The Office of the Attorney General of Texas (“OAG”) filed a multistate amicus brief in the Philadelphia-based U.S. Court of Appeals for the Third Circuit to prevent the federal government from unduly preempting state laws designed to safeguard Americans’ health.
Consumer protection is an area in which states have had long-standing authority to govern in a way that protects their citizens. Relatedly, state tort actions are a tool consumers can use to uncover unknown drug hazards and seek compensation if they have suffered injuries.
In the case, the U.S. Food and Drug Administration (“FDA”) rejected a drug manufacturer’s proposal to use a label that identified a specific risk of using the drug. State-law claims of failure to warn of a different risk were brought against the manufacturer, but the district court erroneously determined that it would have been impossible for the company to comply with both state and federal law. The ruling was made despite the fact that the FDA’s actions and the claims currently brought are related to different risks.
The district court’s decision could have implications beyond the case by imperiling the right of individuals to hold accountable companies that do not properly disclose the potential harms of their drugs.

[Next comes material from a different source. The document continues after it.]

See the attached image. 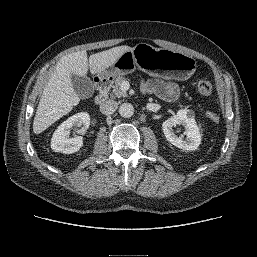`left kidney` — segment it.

The Virginia-led amicus brief states: “The district court’s judgment . . . would upset Congress’ careful balance between federal and state regulatory authority in this important area of traditional state concern. The ruling risks undermining core principles of federalism and could prevent States from allowing their citizens to hold pharmaceutical companies to account for their actions. It also could promote gamesmanship, including incentivizing companies to file broad and inadequate label requests to the FDA in an effort to immunize themselves from future tort claims. This Court should reverse.”